-- EXERCISE --
Copy the following lines word for word, leaving out the pictures.

-- RECORDS FOR THIS TASK --
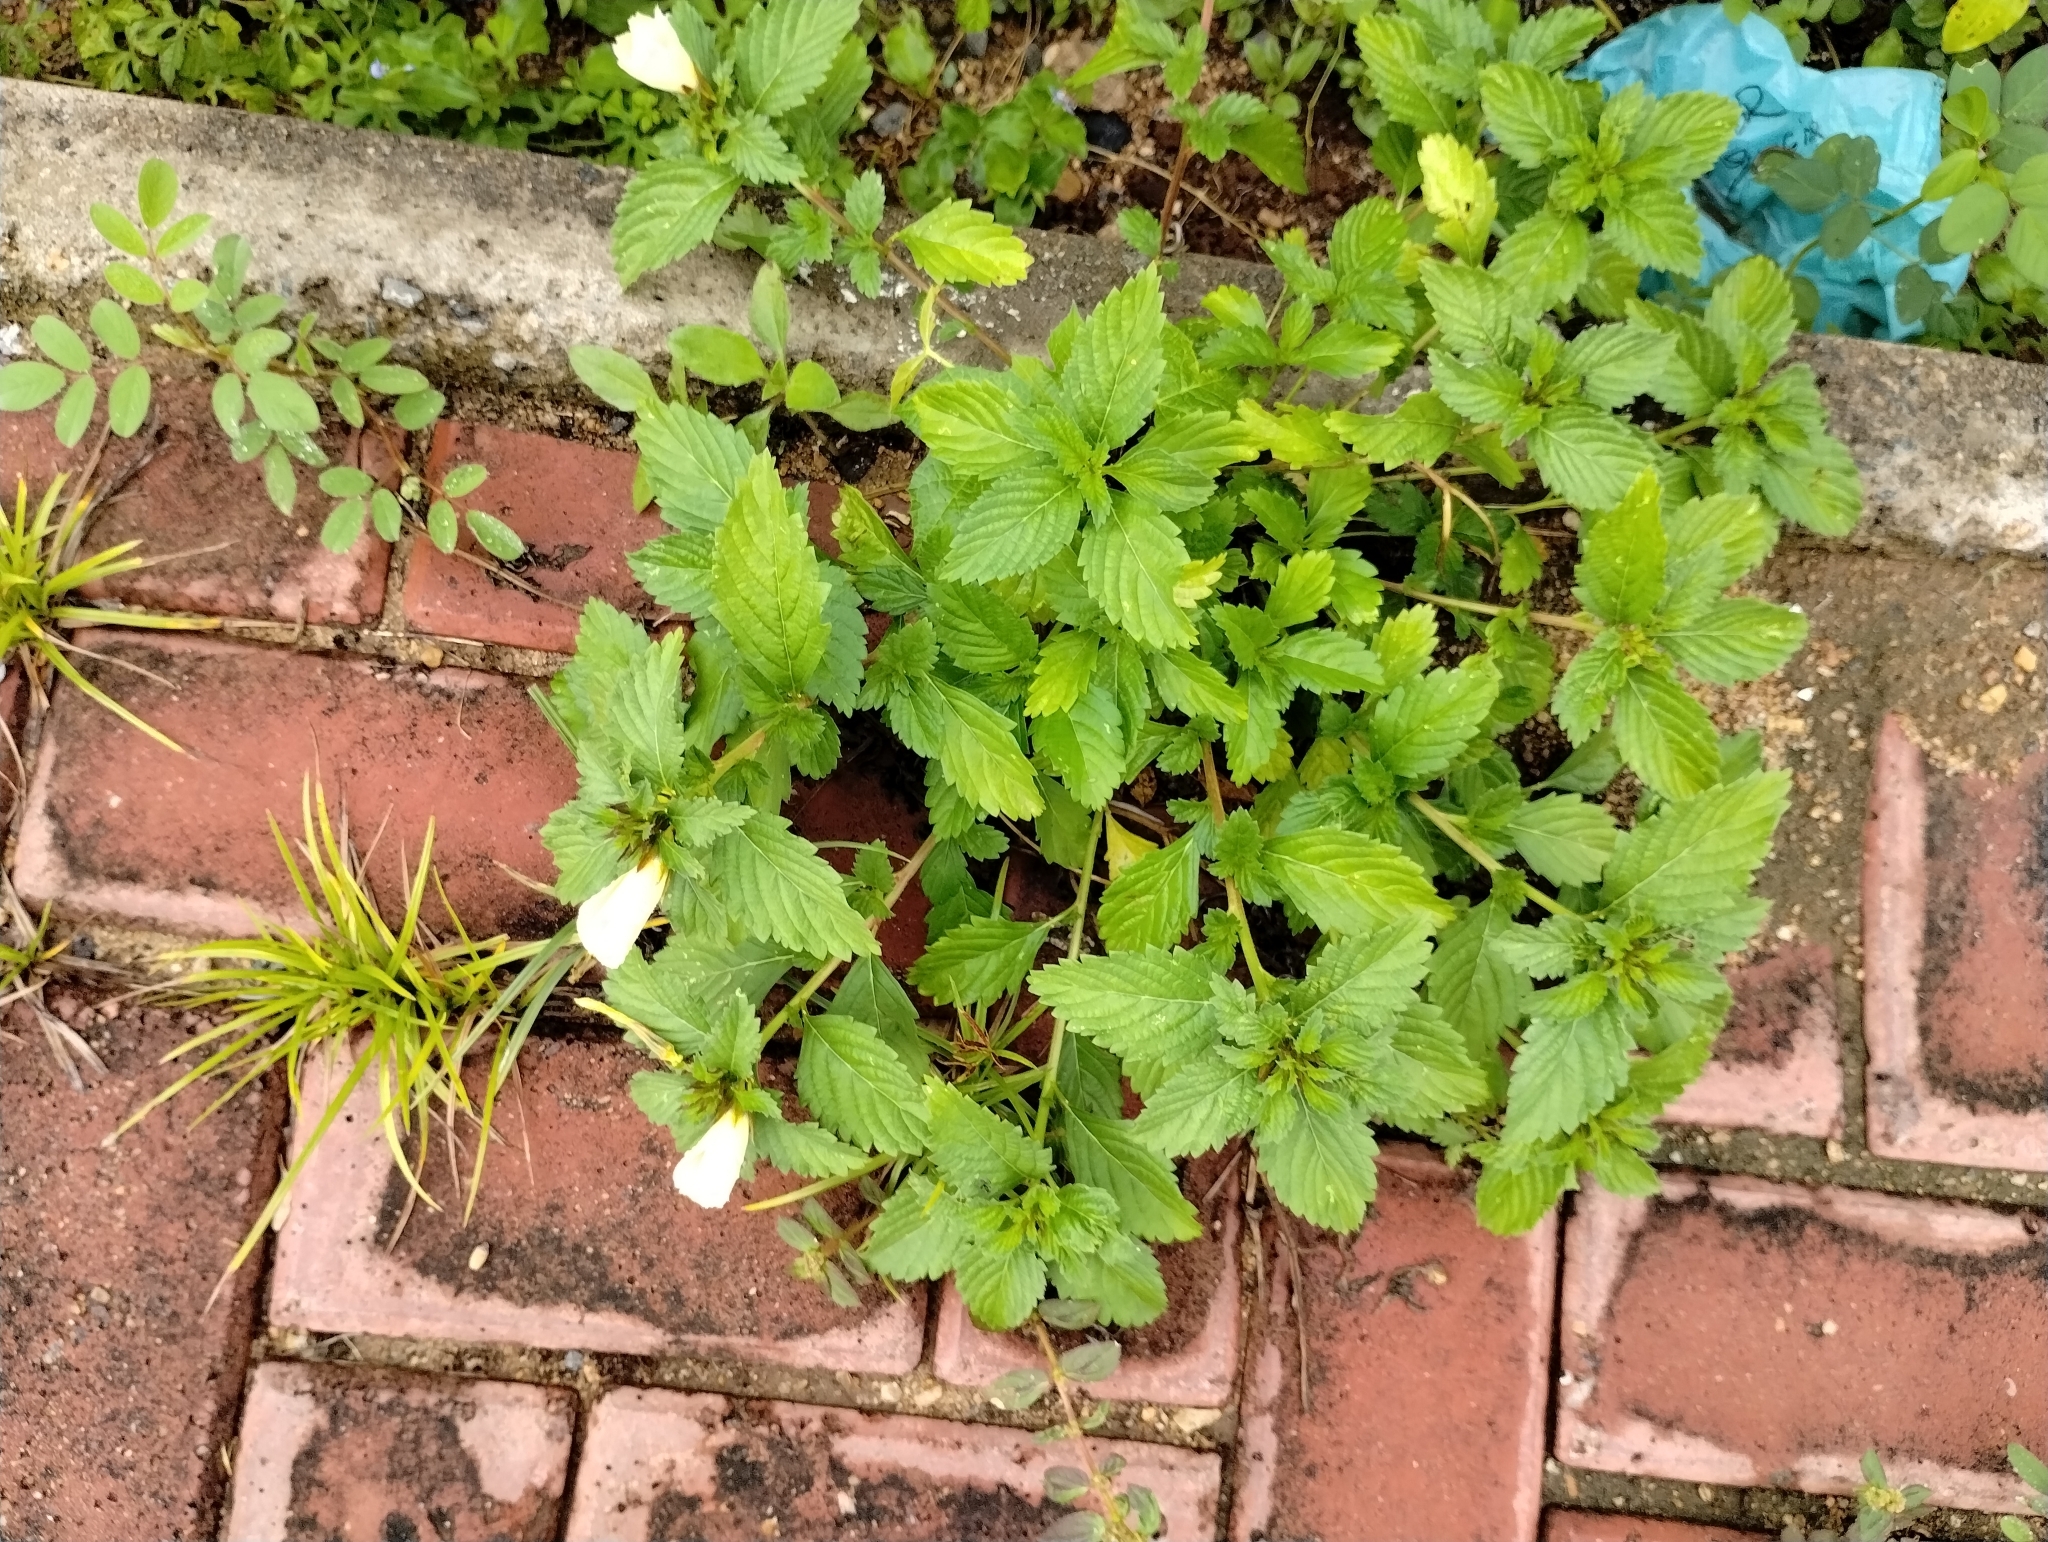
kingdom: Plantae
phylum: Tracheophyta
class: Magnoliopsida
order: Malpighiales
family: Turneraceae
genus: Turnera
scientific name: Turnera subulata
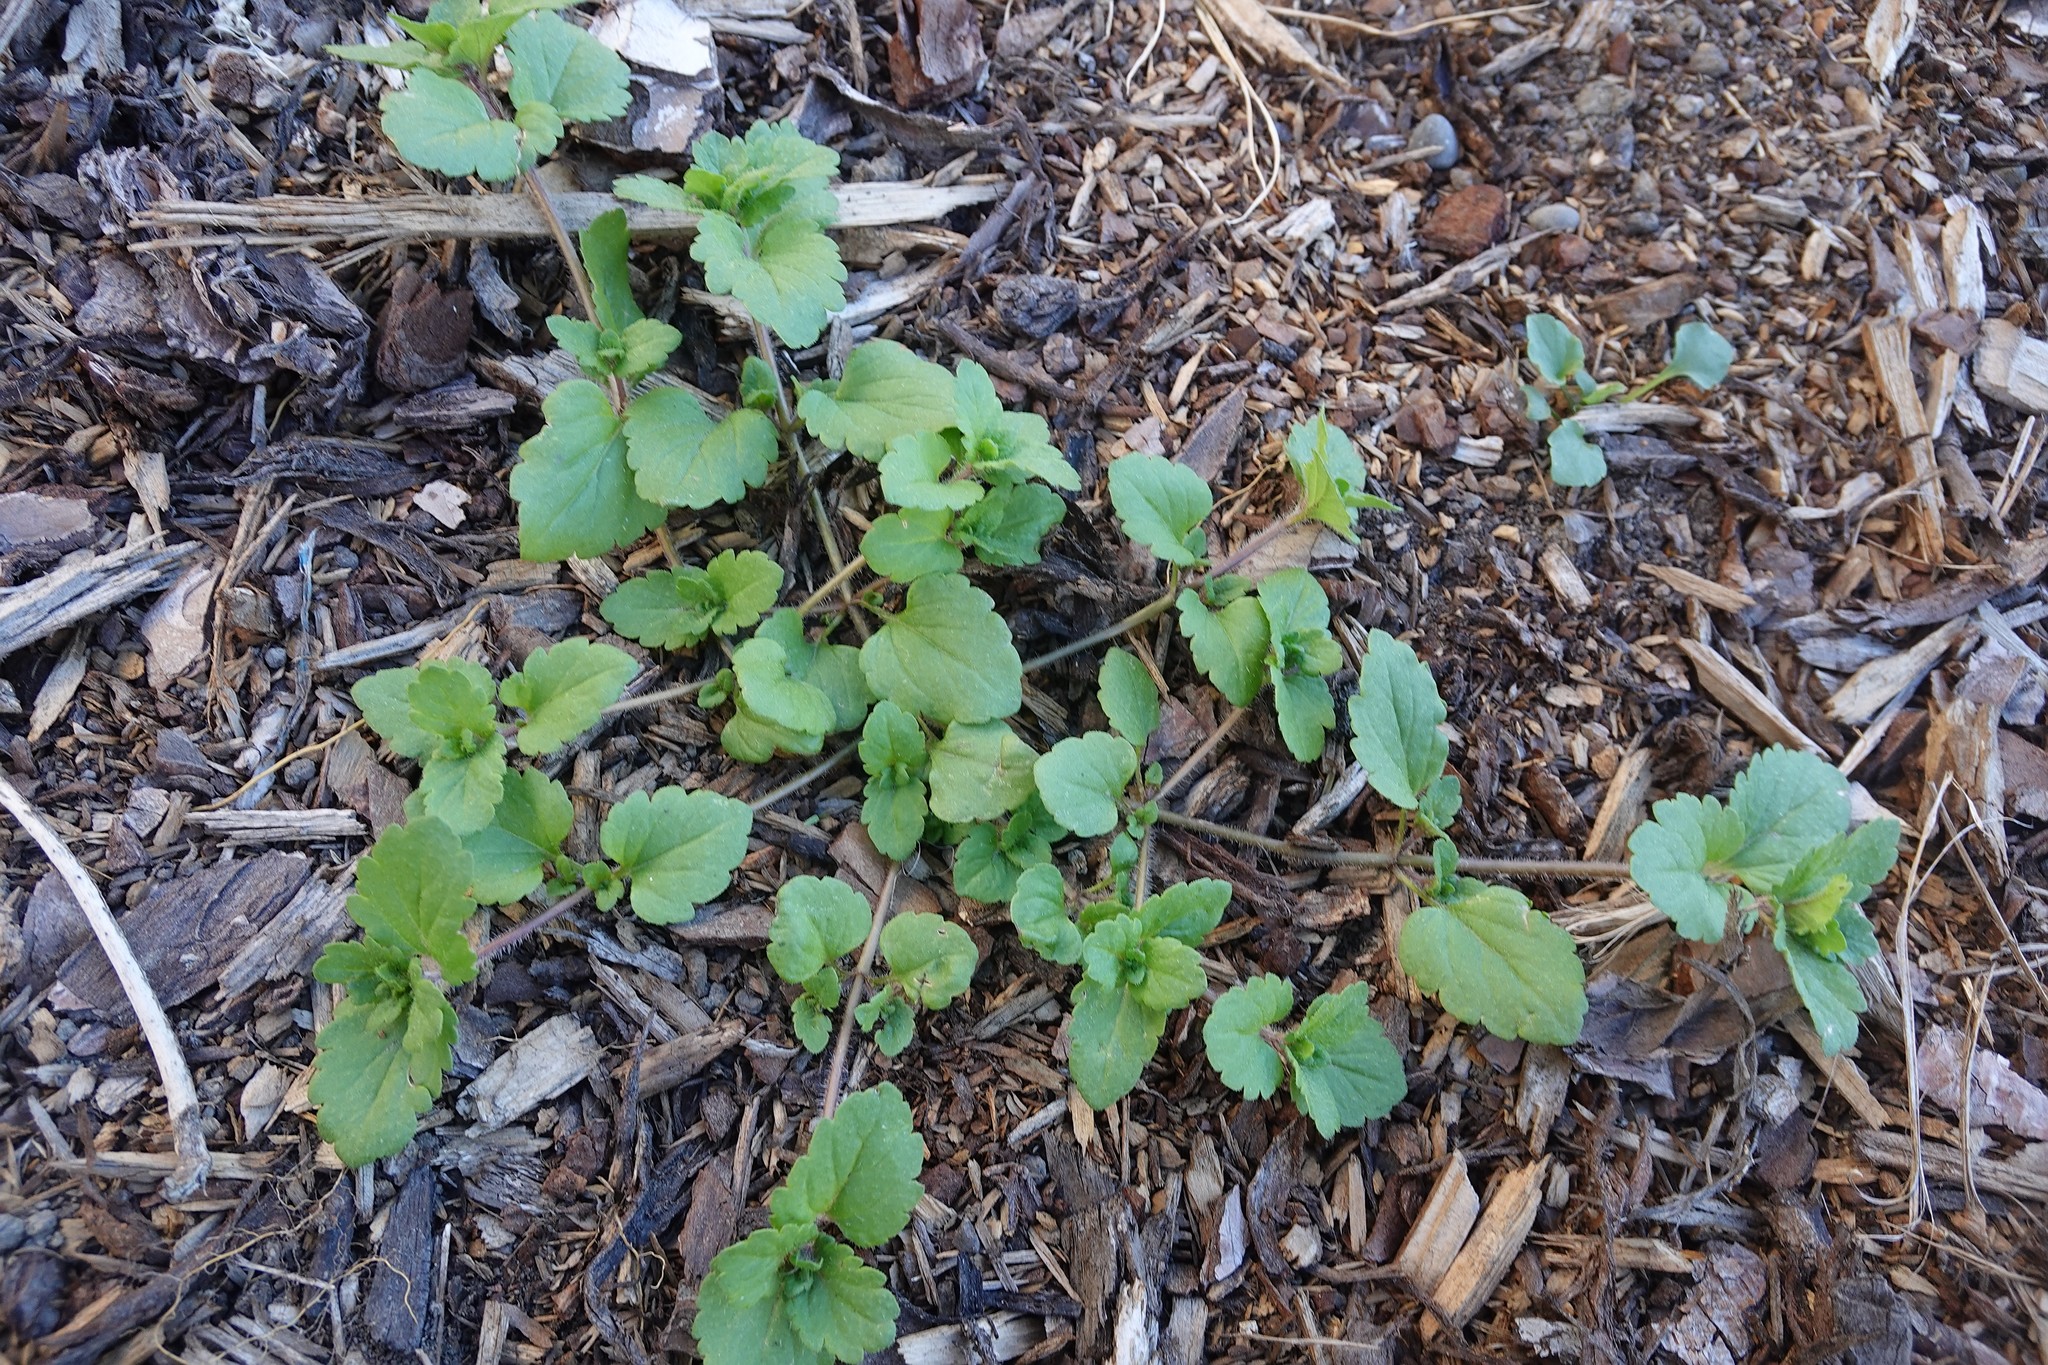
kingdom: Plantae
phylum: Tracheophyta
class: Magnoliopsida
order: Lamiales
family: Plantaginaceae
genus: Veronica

-- SOLUTION FOR THIS PROBLEM --
kingdom: Plantae
phylum: Tracheophyta
class: Magnoliopsida
order: Malpighiales
family: Turneraceae
genus: Turnera
scientific name: Turnera subulata
kingdom: Plantae
phylum: Tracheophyta
class: Magnoliopsida
order: Lamiales
family: Plantaginaceae
genus: Veronica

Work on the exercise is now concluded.